All this is related to numerous factors which can change over the lifecourse, such as care work and professional autonomy. Preferences change for those who are younger and those who are raising a family—and older people often want to shorten working hours too. Accordingly, companies are successful above all in their attempts to retain employees who are still entitled to a pension by offering shorter, more flexible working hours.

In view of the staff shortages and the imminent demographic shrinkage, it does not make any obvious sense from the employer’s point of view to reduce working hours in general. But offering flexible reductions (and extension options) can actually be profitable for employers.

Part-time and full-time work are still quite separate, especially in Germany. Those who go part-time rarely return to full-time. But better career, earnings and further-training opportunities are available in full-time employment.

Greater permeability could avoid part-time work becoming a trap and make better use of women’s potential in career development, not least because there could be greater reliance on fathers, who could temporarily work shorter hours without fear of career setbacks. Such working conditions could also be used as a locational advantage, since countries such as Germany are increasingly dependent on attracting and retaining immigrants.

The X-day week

So what about the four-day week? Yes, absolutely—for those who want it. But anyone who prefers to work five days should be able to, and those who prefer to work three days should be allowed that too. Anyone who works more will also earn more, but professional development should work equally well in all configurations. So get ready for the X-day week!

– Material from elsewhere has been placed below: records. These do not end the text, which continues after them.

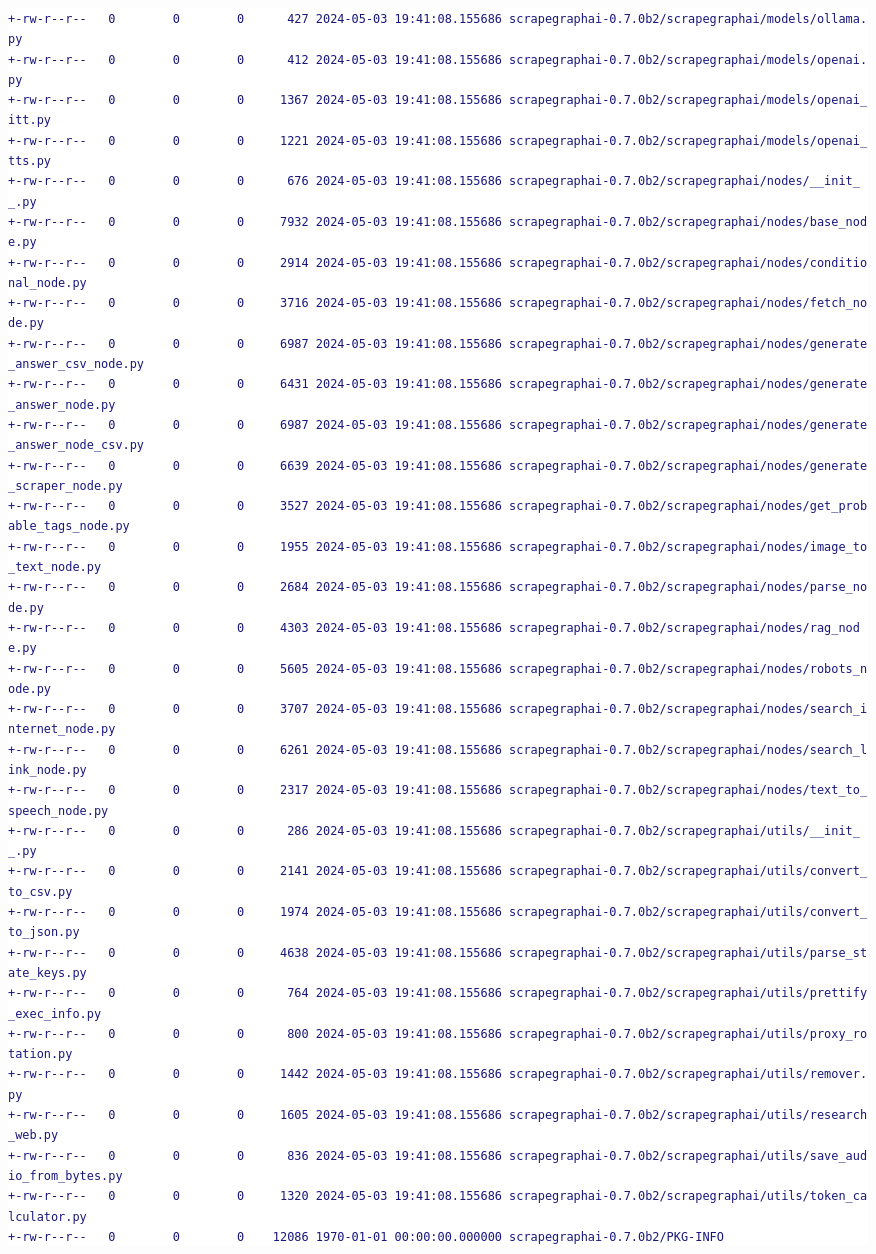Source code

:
 ```diff
+-rw-r--r--   0        0        0      427 2024-05-03 19:41:08.155686 scrapegraphai-0.7.0b2/scrapegraphai/models/ollama.py
+-rw-r--r--   0        0        0      412 2024-05-03 19:41:08.155686 scrapegraphai-0.7.0b2/scrapegraphai/models/openai.py
+-rw-r--r--   0        0        0     1367 2024-05-03 19:41:08.155686 scrapegraphai-0.7.0b2/scrapegraphai/models/openai_itt.py
+-rw-r--r--   0        0        0     1221 2024-05-03 19:41:08.155686 scrapegraphai-0.7.0b2/scrapegraphai/models/openai_tts.py
+-rw-r--r--   0        0        0      676 2024-05-03 19:41:08.155686 scrapegraphai-0.7.0b2/scrapegraphai/nodes/__init__.py
+-rw-r--r--   0        0        0     7932 2024-05-03 19:41:08.155686 scrapegraphai-0.7.0b2/scrapegraphai/nodes/base_node.py
+-rw-r--r--   0        0        0     2914 2024-05-03 19:41:08.155686 scrapegraphai-0.7.0b2/scrapegraphai/nodes/conditional_node.py
+-rw-r--r--   0        0        0     3716 2024-05-03 19:41:08.155686 scrapegraphai-0.7.0b2/scrapegraphai/nodes/fetch_node.py
+-rw-r--r--   0        0        0     6987 2024-05-03 19:41:08.155686 scrapegraphai-0.7.0b2/scrapegraphai/nodes/generate_answer_csv_node.py
+-rw-r--r--   0        0        0     6431 2024-05-03 19:41:08.155686 scrapegraphai-0.7.0b2/scrapegraphai/nodes/generate_answer_node.py
+-rw-r--r--   0        0        0     6987 2024-05-03 19:41:08.155686 scrapegraphai-0.7.0b2/scrapegraphai/nodes/generate_answer_node_csv.py
+-rw-r--r--   0        0        0     6639 2024-05-03 19:41:08.155686 scrapegraphai-0.7.0b2/scrapegraphai/nodes/generate_scraper_node.py
+-rw-r--r--   0        0        0     3527 2024-05-03 19:41:08.155686 scrapegraphai-0.7.0b2/scrapegraphai/nodes/get_probable_tags_node.py
+-rw-r--r--   0        0        0     1955 2024-05-03 19:41:08.155686 scrapegraphai-0.7.0b2/scrapegraphai/nodes/image_to_text_node.py
+-rw-r--r--   0        0        0     2684 2024-05-03 19:41:08.155686 scrapegraphai-0.7.0b2/scrapegraphai/nodes/parse_node.py
+-rw-r--r--   0        0        0     4303 2024-05-03 19:41:08.155686 scrapegraphai-0.7.0b2/scrapegraphai/nodes/rag_node.py
+-rw-r--r--   0        0        0     5605 2024-05-03 19:41:08.155686 scrapegraphai-0.7.0b2/scrapegraphai/nodes/robots_node.py
+-rw-r--r--   0        0        0     3707 2024-05-03 19:41:08.155686 scrapegraphai-0.7.0b2/scrapegraphai/nodes/search_internet_node.py
+-rw-r--r--   0        0        0     6261 2024-05-03 19:41:08.155686 scrapegraphai-0.7.0b2/scrapegraphai/nodes/search_link_node.py
+-rw-r--r--   0        0        0     2317 2024-05-03 19:41:08.155686 scrapegraphai-0.7.0b2/scrapegraphai/nodes/text_to_speech_node.py
+-rw-r--r--   0        0        0      286 2024-05-03 19:41:08.155686 scrapegraphai-0.7.0b2/scrapegraphai/utils/__init__.py
+-rw-r--r--   0        0        0     2141 2024-05-03 19:41:08.155686 scrapegraphai-0.7.0b2/scrapegraphai/utils/convert_to_csv.py
+-rw-r--r--   0        0        0     1974 2024-05-03 19:41:08.155686 scrapegraphai-0.7.0b2/scrapegraphai/utils/convert_to_json.py
+-rw-r--r--   0        0        0     4638 2024-05-03 19:41:08.155686 scrapegraphai-0.7.0b2/scrapegraphai/utils/parse_state_keys.py
+-rw-r--r--   0        0        0      764 2024-05-03 19:41:08.155686 scrapegraphai-0.7.0b2/scrapegraphai/utils/prettify_exec_info.py
+-rw-r--r--   0        0        0      800 2024-05-03 19:41:08.155686 scrapegraphai-0.7.0b2/scrapegraphai/utils/proxy_rotation.py
+-rw-r--r--   0        0        0     1442 2024-05-03 19:41:08.155686 scrapegraphai-0.7.0b2/scrapegraphai/utils/remover.py
+-rw-r--r--   0        0        0     1605 2024-05-03 19:41:08.155686 scrapegraphai-0.7.0b2/scrapegraphai/utils/research_web.py
+-rw-r--r--   0        0        0      836 2024-05-03 19:41:08.155686 scrapegraphai-0.7.0b2/scrapegraphai/utils/save_audio_from_bytes.py
+-rw-r--r--   0        0        0     1320 2024-05-03 19:41:08.155686 scrapegraphai-0.7.0b2/scrapegraphai/utils/token_calculator.py
+-rw-r--r--   0        0        0    12086 1970-01-01 00:00:00.000000 scrapegraphai-0.7.0b2/PKG-INFO
```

The X-day model offers employees the opportunity, individually and over the course of their lives, to adjust their working hours and how these are distributed across the week. For companies, this flexibility can be a challenge—to meet individual requests and at the same time function successfully, in terms of organisation and co-operation. But it is worth it, because it means employees are satisfied with their work situation, especially where they can influence their working hours themselves.

This should be cleverly combined with opportunities for mobile work, which has leapt forward since the pandemic. This requires transparent distribution of responsibility, regulated communication and feedback, clear mutual expectations and defined limits.

All this would be a progressive labour politics with a future. Company and sectoral collective agreements would be the right means to implement such a policy.

Involving employees

Employers are well advised to invest in the satisfaction of their people. According to new findings, company engagement and commitment to work have declined in Germany. But here too, the conventional wisdom is not correct: this is not due to ‘Generation Z’, whose members betray comparatively high values, and it preceded Covid-19.

Nor is there any such animal as the good-humoured Quiet Quitter, who still puts so much effort into his work that he does not break down and can continue to work energetically and with motivation: less commitment and engagement go hand in hand with less effort. But the results also show that a strong preference for separating work and private life does not have to diminish effort—if commitment and engagement are strong.

In the pilot studies on the four-day week, the switch often seems to serve as a trigger for change. This is exactly how the X-day week should be used at company level—as a spark to rethink processes, to involve employees in planning, to take up ideas and to create new motivation for individual and collective work. In this way, performance and productivity can be increased, as can hourly wages.

On this basis, everyone can then make the best possible choice for themselves as to how much time they want to invest in their work. It should not be the shortage of skilled workers, or the digital transformation or the Zeitgeist that decides—but we alone.


Enzo Weber is a professor of economics at the Institute for Employment Research, Germany’s largest institute in the social sciences. He is a researcher and political adviser in the transformation of labour markets, demographic change and social security.